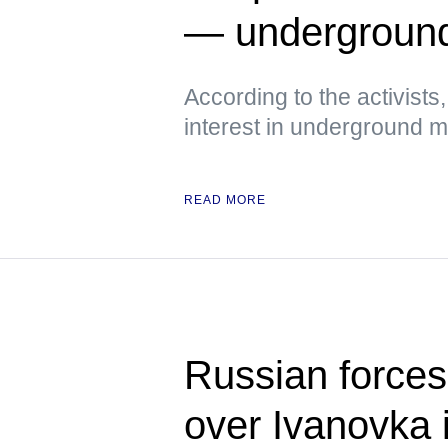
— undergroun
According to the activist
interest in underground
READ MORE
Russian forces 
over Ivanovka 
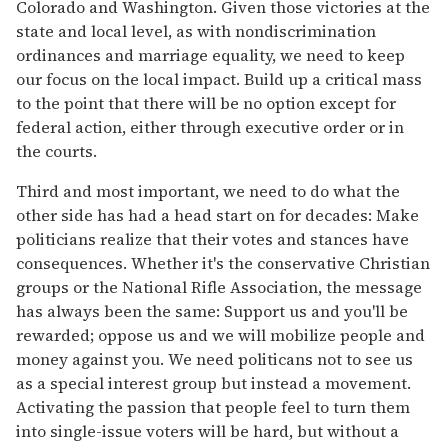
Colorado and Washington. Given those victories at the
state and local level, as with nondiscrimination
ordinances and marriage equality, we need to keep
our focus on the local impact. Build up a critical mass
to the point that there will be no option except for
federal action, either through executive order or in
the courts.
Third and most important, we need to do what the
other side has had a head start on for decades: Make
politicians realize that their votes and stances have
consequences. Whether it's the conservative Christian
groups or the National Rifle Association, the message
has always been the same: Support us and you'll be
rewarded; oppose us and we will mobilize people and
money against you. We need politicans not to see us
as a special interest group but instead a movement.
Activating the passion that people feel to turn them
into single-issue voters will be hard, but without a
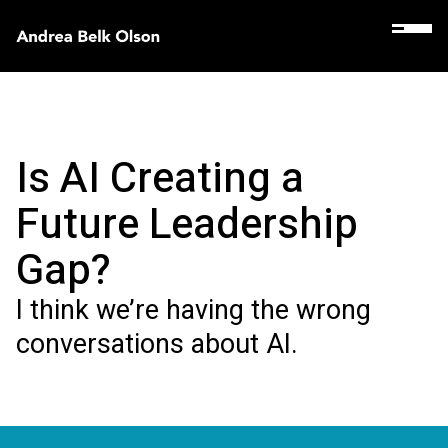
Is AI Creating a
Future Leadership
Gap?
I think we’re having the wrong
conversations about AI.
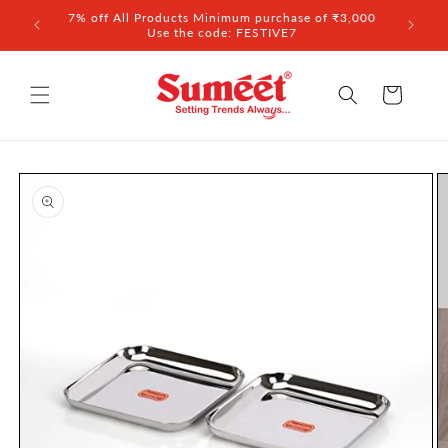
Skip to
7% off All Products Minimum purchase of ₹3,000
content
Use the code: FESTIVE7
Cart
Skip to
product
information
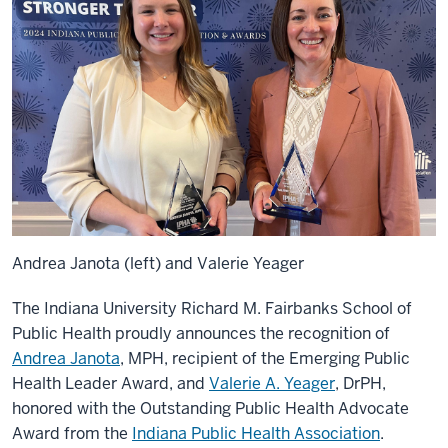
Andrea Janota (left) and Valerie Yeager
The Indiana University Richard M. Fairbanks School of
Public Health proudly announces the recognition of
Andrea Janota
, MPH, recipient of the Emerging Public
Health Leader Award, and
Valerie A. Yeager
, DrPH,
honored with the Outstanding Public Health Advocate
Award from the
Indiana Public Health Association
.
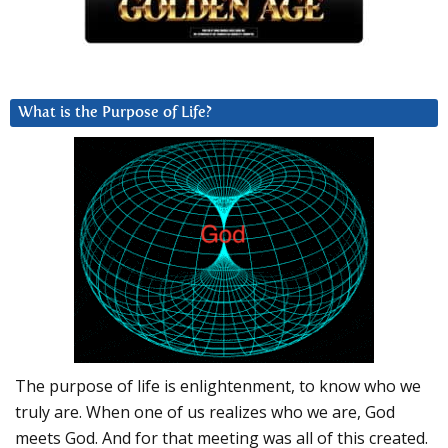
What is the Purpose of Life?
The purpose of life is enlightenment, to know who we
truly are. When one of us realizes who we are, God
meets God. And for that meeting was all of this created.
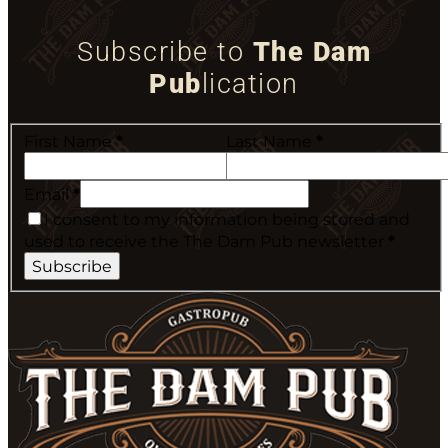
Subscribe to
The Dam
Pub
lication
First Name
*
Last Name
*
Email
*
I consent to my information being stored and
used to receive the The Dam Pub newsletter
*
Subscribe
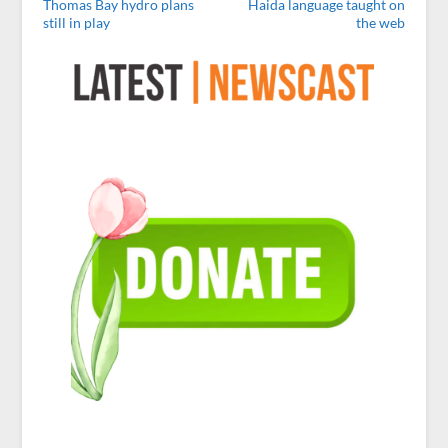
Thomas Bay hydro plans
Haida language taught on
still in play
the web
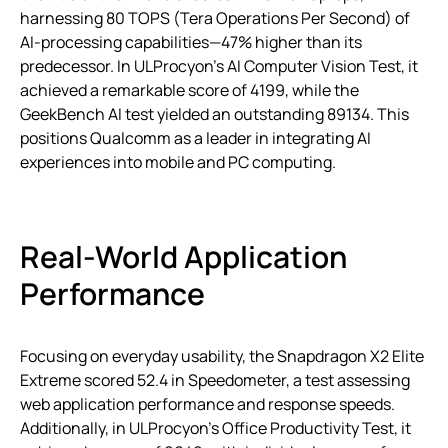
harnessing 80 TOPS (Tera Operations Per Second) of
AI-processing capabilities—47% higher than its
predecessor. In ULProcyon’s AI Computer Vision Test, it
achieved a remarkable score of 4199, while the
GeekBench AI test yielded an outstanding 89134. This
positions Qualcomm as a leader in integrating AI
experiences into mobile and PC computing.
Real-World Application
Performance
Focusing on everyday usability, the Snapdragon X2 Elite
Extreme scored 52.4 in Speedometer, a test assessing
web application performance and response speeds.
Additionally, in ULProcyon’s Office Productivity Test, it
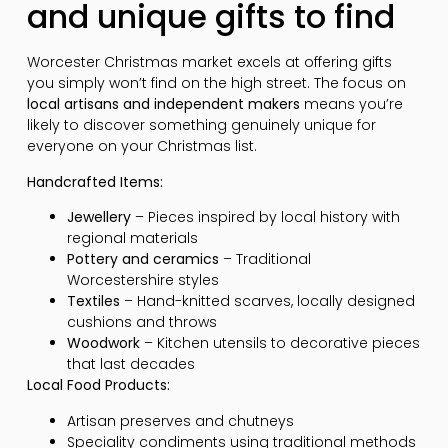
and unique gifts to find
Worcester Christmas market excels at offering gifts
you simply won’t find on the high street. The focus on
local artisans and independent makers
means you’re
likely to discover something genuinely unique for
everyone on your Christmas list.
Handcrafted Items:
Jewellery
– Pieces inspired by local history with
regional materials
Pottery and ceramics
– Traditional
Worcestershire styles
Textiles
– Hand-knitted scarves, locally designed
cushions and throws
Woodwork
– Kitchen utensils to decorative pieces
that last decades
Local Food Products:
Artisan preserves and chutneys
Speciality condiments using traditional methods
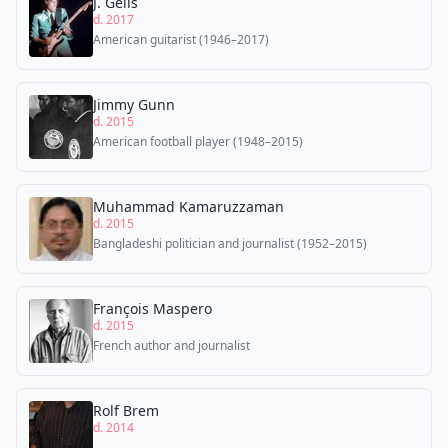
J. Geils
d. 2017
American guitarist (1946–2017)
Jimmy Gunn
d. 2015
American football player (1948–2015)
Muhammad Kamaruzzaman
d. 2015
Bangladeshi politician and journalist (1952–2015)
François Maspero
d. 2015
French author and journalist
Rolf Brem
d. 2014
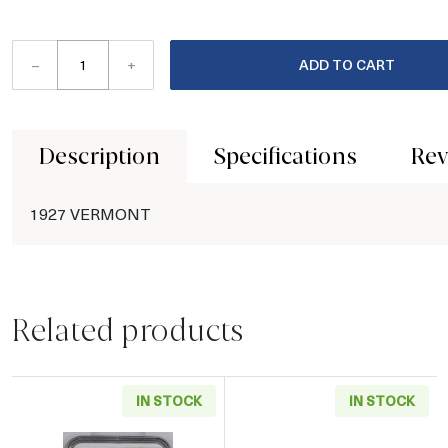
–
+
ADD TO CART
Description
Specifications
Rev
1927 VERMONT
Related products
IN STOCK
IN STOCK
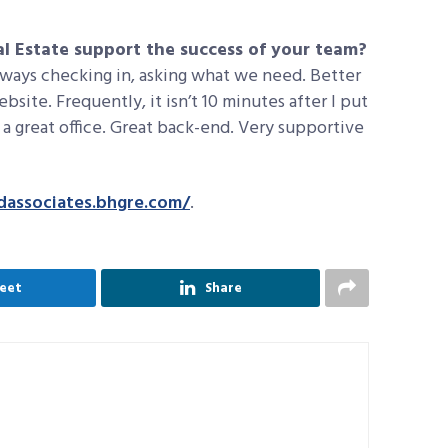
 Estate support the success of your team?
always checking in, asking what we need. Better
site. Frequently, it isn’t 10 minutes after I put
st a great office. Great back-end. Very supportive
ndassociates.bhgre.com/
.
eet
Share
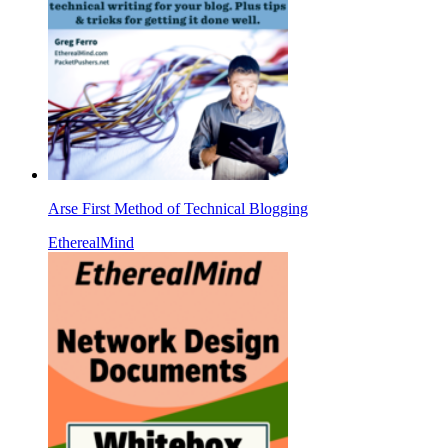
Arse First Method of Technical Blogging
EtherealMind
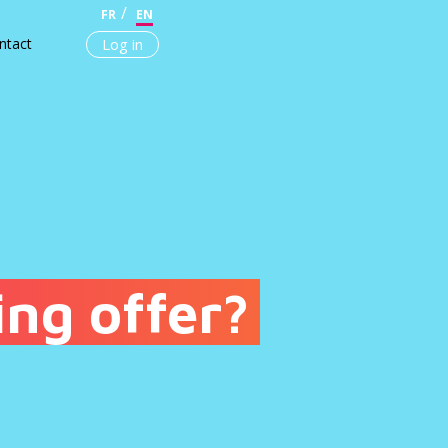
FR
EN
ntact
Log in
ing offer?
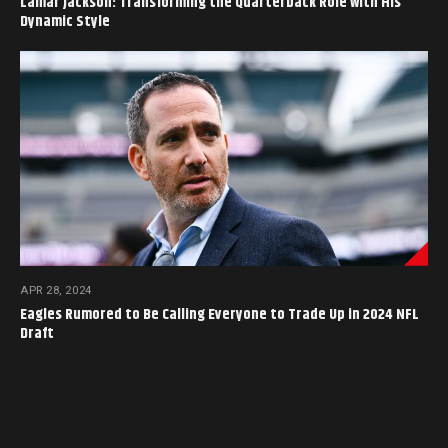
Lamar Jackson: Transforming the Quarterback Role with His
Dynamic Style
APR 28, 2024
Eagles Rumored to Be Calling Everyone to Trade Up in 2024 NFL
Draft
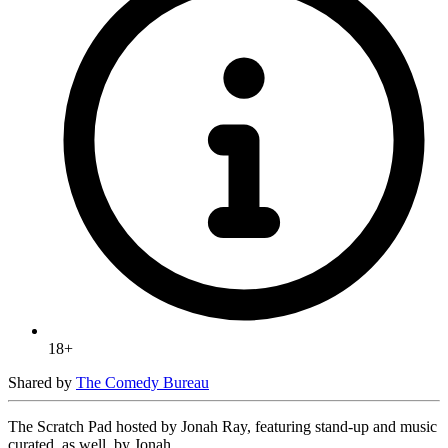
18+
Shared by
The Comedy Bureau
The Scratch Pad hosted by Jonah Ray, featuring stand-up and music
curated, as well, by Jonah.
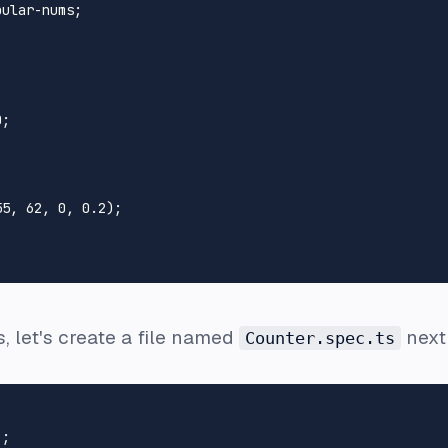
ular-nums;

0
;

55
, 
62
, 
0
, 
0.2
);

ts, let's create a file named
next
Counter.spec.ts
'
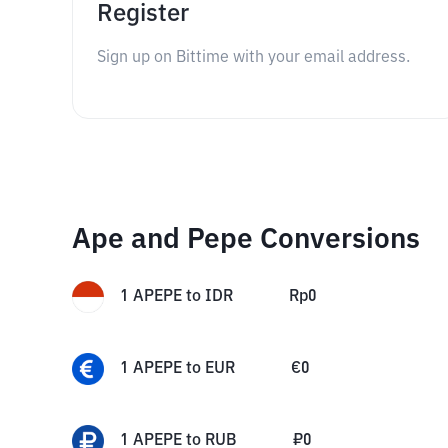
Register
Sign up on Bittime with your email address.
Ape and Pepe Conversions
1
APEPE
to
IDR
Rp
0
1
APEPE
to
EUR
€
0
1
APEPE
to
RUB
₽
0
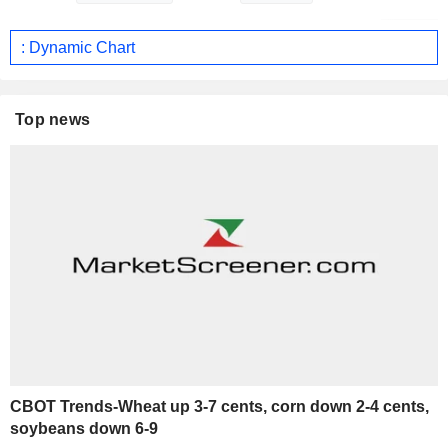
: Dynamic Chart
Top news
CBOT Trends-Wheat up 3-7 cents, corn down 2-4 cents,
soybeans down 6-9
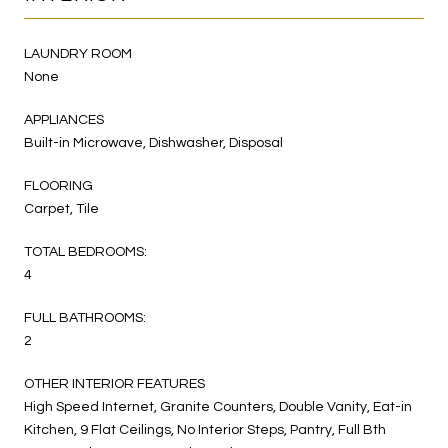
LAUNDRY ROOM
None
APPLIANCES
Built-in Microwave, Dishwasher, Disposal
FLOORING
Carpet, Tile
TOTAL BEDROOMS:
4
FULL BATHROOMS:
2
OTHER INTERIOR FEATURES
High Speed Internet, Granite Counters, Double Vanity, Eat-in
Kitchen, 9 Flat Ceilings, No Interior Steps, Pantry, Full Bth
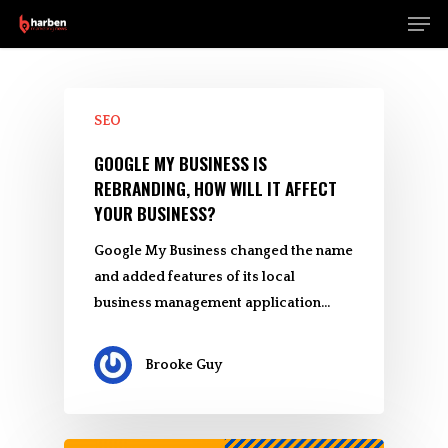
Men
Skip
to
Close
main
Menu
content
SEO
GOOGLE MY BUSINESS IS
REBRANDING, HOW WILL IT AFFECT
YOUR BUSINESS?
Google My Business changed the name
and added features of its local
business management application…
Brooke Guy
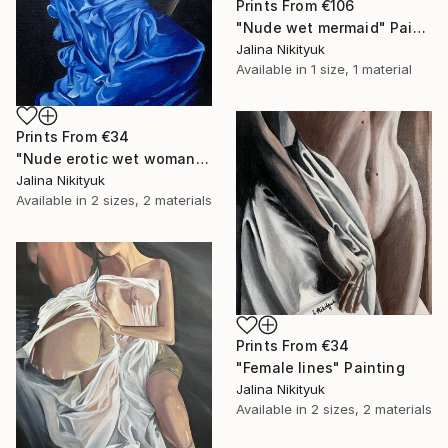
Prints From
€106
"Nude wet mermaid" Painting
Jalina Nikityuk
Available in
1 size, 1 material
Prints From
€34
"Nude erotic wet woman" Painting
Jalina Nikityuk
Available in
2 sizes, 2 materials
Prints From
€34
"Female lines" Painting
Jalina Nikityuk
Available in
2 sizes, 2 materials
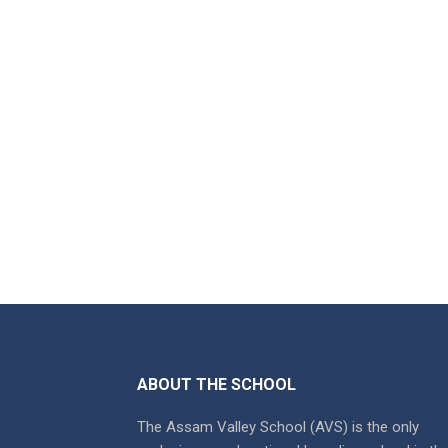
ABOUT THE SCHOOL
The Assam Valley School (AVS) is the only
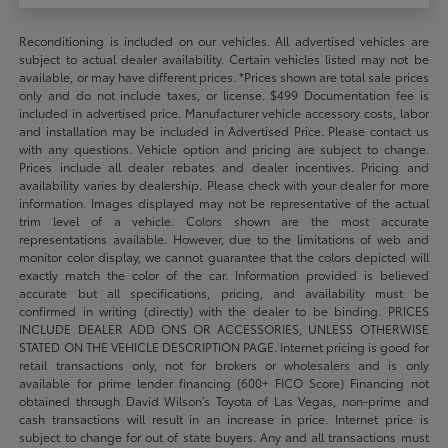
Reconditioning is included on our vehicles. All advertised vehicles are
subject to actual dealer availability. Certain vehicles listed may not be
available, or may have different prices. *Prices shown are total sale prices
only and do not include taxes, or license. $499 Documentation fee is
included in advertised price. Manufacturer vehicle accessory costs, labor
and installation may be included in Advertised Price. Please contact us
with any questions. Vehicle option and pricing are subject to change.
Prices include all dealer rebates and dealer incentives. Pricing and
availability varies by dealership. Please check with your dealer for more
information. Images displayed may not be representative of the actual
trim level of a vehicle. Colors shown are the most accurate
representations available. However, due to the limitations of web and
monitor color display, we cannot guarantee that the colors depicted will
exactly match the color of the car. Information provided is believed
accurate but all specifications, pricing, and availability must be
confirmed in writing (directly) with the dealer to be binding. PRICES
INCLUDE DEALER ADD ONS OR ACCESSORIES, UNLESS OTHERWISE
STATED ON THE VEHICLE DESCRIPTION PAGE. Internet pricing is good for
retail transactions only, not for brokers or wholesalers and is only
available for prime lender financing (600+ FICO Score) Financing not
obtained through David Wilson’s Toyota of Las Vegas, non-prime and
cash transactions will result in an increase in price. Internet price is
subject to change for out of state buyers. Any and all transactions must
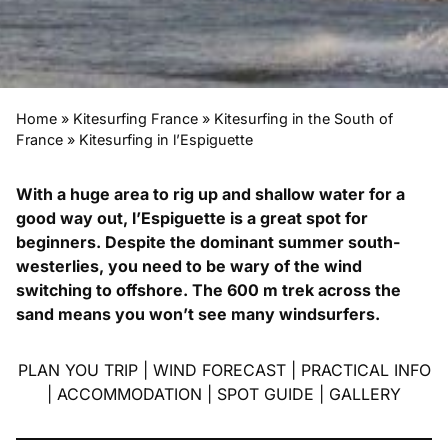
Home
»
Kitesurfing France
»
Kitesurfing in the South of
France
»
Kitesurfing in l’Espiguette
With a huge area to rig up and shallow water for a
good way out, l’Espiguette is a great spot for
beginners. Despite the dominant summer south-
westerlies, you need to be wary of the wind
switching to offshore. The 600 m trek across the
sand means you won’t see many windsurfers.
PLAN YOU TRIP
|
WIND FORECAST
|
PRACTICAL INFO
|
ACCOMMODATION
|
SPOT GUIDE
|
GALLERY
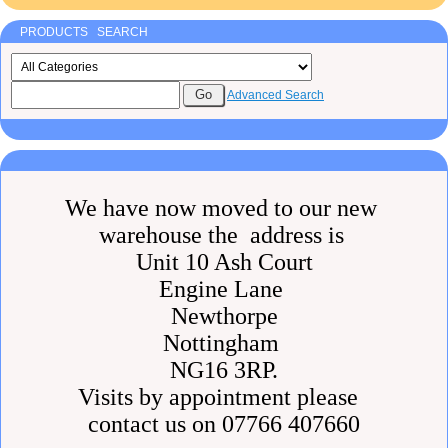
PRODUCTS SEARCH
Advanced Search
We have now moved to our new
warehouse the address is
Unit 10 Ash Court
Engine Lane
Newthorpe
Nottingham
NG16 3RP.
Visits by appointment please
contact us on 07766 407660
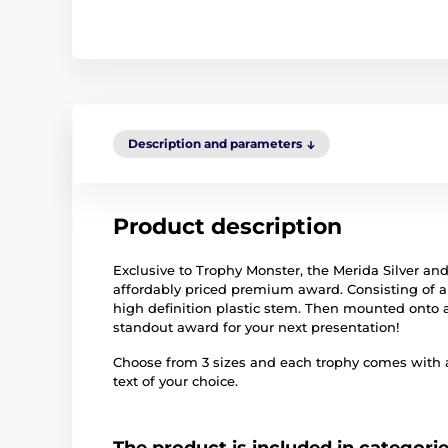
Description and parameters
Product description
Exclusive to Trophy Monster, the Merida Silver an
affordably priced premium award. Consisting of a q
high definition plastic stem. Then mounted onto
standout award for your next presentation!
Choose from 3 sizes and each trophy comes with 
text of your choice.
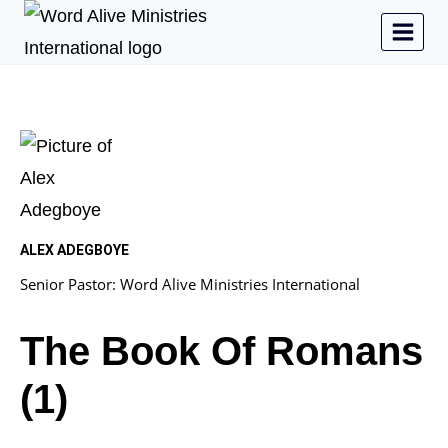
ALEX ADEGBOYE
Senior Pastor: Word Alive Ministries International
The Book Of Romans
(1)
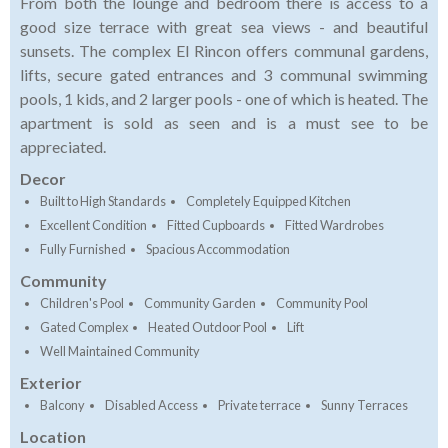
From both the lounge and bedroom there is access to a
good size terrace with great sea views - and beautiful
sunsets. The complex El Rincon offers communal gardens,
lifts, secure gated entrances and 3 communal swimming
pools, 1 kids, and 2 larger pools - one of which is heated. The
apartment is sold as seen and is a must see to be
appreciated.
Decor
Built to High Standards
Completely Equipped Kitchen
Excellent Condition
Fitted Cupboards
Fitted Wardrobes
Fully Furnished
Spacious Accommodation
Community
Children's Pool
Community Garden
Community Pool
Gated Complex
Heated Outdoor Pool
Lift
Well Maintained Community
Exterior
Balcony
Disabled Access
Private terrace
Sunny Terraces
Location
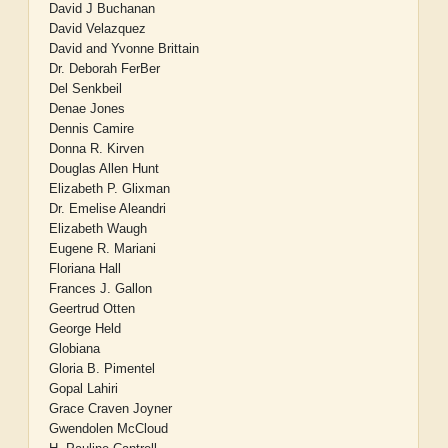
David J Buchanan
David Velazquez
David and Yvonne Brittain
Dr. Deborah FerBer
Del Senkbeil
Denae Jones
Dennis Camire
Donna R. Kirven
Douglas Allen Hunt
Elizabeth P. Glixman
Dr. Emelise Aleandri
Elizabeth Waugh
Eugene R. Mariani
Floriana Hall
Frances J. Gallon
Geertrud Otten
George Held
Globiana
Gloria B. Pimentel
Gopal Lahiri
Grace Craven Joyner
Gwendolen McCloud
********
▶ _WORK TO BE COMPLETED_
In the records above, find the line containing "Andrea Janota (left) and Valerie Yeager" and output every line from the first through that one, exactly, omitting pictures.

▶ _TASK OUTPUT_
— undergroun
According to the activist
interest in underground
READ MORE
Russian forces 
over Ivanovka 
Colorado and Washington. Given those victories at the
state and local level, as with nondiscrimination
ordinances and marriage equality, we need to keep
our focus on the local impact. Build up a critical mass
to the point that there will be no option except for
federal action, either through executive order or in
the courts.
Third and most important, we need to do what the
other side has had a head start on for decades: Make
politicians realize that their votes and stances have
consequences. Whether it's the conservative Christian
groups or the National Rifle Association, the message
has always been the same: Support us and you'll be
rewarded; oppose us and we will mobilize people and
money against you. We need politicans not to see us
as a special interest group but instead a movement.
Activating the passion that people feel to turn them
into single-issue voters will be hard, but without a
Is AI Creating a
Future Leadership
Gap?
I think we’re having the wrong
conversations about AI.
Skip to
7% off All Products Minimum purchase of ₹3,000
content
Use the code: FESTIVE7
Cart
Skip to
product
information
Andrea Janota (left) and Valerie Yeager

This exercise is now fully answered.